It has been demonstrated that for some MSAs, different methods correctly align different regions whilst no current method correctly aligns the entire sequence . This work showed that it is possible to improve the accuracy of MSAs by creating consensus MSAs based on multiple independent MSAs of the same sequence [8, 9]. M-COFFEE is such a meta-method which uses MSAs generated by individual MSA methods to generate consensus alignments that are more accurate, on average, than any of the individual alignment methods used .
Here, we provide a novel algorithm called MergeAlign that uses a dynamic programming approach to efficiently construct consensus MSAs from any number of independent alignments of the same sets of sequences. To generate input MSAs for this method we use a single alignment methodology and multiple different matrices of amino acid substitution. We use standard alignment benchmark tests to show that the consensus alignments produced in this way are more accurate than those produced using any individual matrix of amino acid substitution. We further show that our method is suitable for combining alignments generated using different methodologies. Creating consensus alignments from large numbers of constituent alignments allows us to assign a score to each column in the final MSA. We show that the MergeAlign column score is related to alignment error rate and hence provide a novel method for data selection based on expected alignment error rate. In addition to improving performance on MSA benchmarks we demonstrate that MergeAlign alignments improve performance of downstream phylogenetic analysis. The MergeAlign algorithm is provided as Additional file 1 and is available at http://www.mergealign.com.
Results and discussion
A novel method for constructing the consensus of multiple sequence alignments
Multiple substitution matrices achieve near equivalent performance on alignment benchmarks
To generate a set of input alignments for use for consensus MSA construction we chose to adopt a novel approach which involves creating multiple MSA using different matrices of amino acid substitution. We first assayed the MSA performance of a set of 142 previously characterised amino acid substitution matrices to identify how each substitution matrix performed on benchmark MSAs. The MAFFT  MSA method was used with the FFT-NS-2 strategy to align each of a randomly selected set of 1000 benchmark sequences ( Additional file 2), using each amino acid substitution matrix. The F-score for each alignment was determined by comparison of the inferred alignment to the benchmark MSA, which is assumed for this purpose to represent the true alignment (see methods). The amino acid substitution matrices were then ranked according to the mean F-score obtained over all MSAs (Figure 2, Additional file 3).
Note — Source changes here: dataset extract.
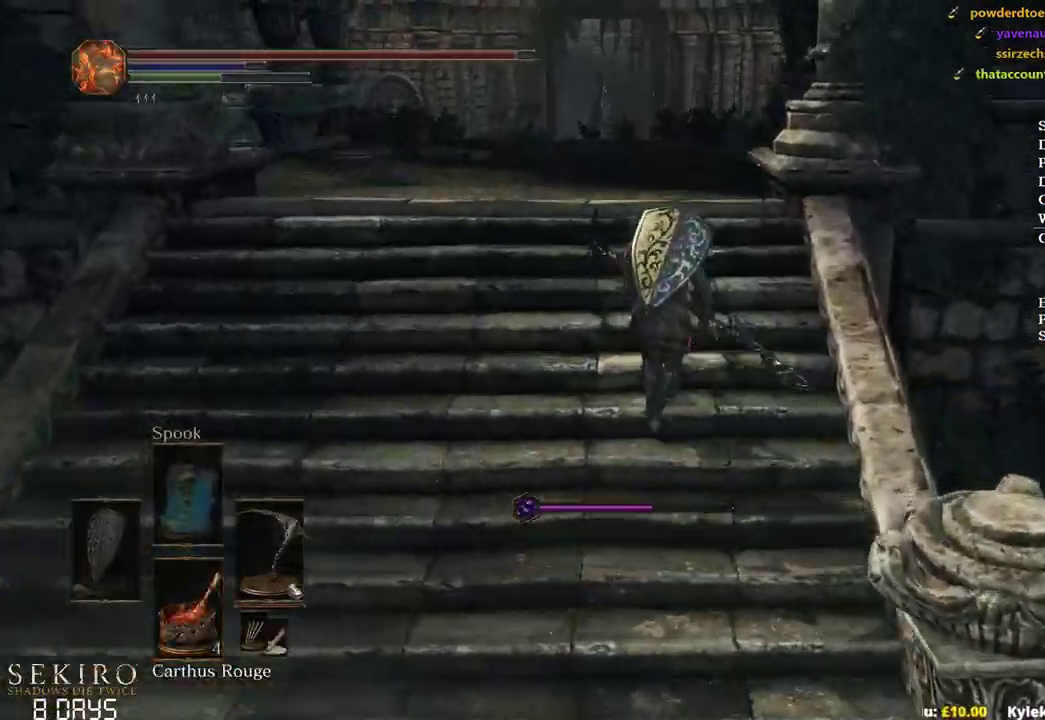
{"buttons": ["B", "DPAD_DOWN"], "left_stick": "up", "right_stick": "center", "events": []}
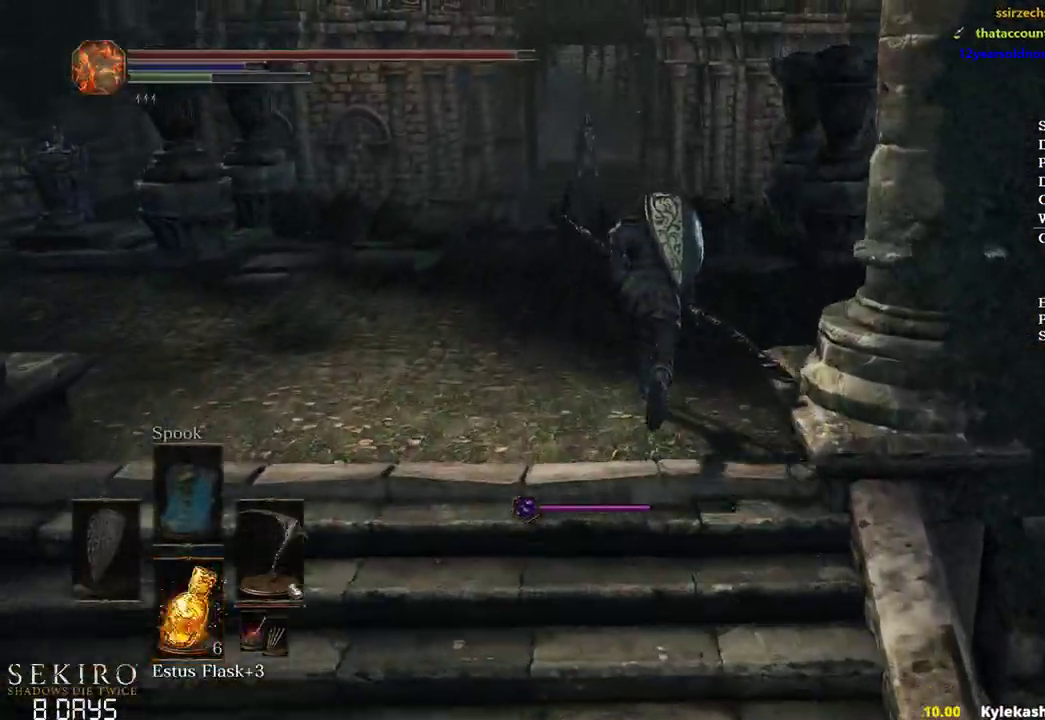
{"buttons": ["B"], "left_stick": "up", "right_stick": "center", "events": [[67, "DPAD_DOWN", "up"]]}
MergeAlign alignments are more accurate that alignments based on any individual amino acid substitution matrix
In order to test how MergeAlign consensus MSAs perform compared to MSAs generated with a single substitution matrix, we selected a second set of 1000 randomly selected benchmark MSAs ( Additional files 4 & 5). We aligned each member of this set using both MAFFT FFT-NS-2 and the more accurate MAFFT L-INS-i method . Individual MSAs were generated for both methods using each of the 91 top-scoring substitution matrices from the previous test. The mean F-score observed using each substitution matrix is highly correlated between FFT-NS-2 and L-INS-i alignment methods and the rank order of amino acid substitution matrices is near identical (Spearman r = 0.959, p < 1 × 10−10Additional file 5). Having selected 91 MSAs for each benchmark MSA, we used MergeAlign to generate a consensus of these individual MSAs. Consensus MergeAlign MSAs were generated from all 91 MSAs or subsets of the 91 MSAs. Subsets consisted of those MSAs generated by the top 10, or multiples of 10 up to 80, substitution matrices according to rank order of the mean F-score shown in Figure 2. We scored each MSA, including the MergeAlign consensus MSAs, using the mean F-score of the 1000 independent MSA inferences.
To provide a direct comparison to an existing method which produces a consensus from MSAs in a different way, we aligned the 1000 benchmark MSAs above with M-Coffee . Here, M-Coffee creates a consensus alignment using 8 independent MSA methods . To compare the methods directly the same 8 constituent MSAs were also combined using MergeAlign. Starting from the same raw input alignments the mean time taken to construct a consensus alignment was 8.60 s (standard deviation 16.362 s) and 0.10 s (standard deviation 0.164 s) for M-Coffee and MergeAlign respectively. The mean score for M-Coffee was 0.7217 (Figure 3) whereas the mean score for MergeAlign was 0.7237 (Figure 3). Thus on small numbers of input alignments MergeAlign is significantly faster than M-Coffee (p < 1 × 10−100) however the accuracy of the two methods is not significantly different (p = 0.253).
MergeAlign column score is related to alignment accuracy
Increasing alignment F-score on benchmark tests improves phylogenetic tree performance
Merge Align improves performance on structural measure of multiple sequence alignment accuracy
Performance of top scoring methods across all alignment performance tests
Rank in Benchmark Test
Rank in Tree Resolution Test
Rank in Topological Congruence Test
Rank in Structural Accuracy Test
We present a novel method for improving multiple sequence alignment (MSA) performance by constructing consensus MSAs from multiple individual MSAs. In all tests performed on benchmark MSAs the precision, recall (Q-score) and iRMSD score of the MergeAlign method is better than that observed for any individual matrix of amino acid substitution. This is the first demonstration that combining of MSAs using different models of amino acid substitution can improve MSA accuracy. We also demonstrated in two independent tests that did not use benchmark MSAs that MergeAlign alignments increase the resolution of phylogenetic trees and increase the topological agreement between phylogenetic trees inferred from individual gene families.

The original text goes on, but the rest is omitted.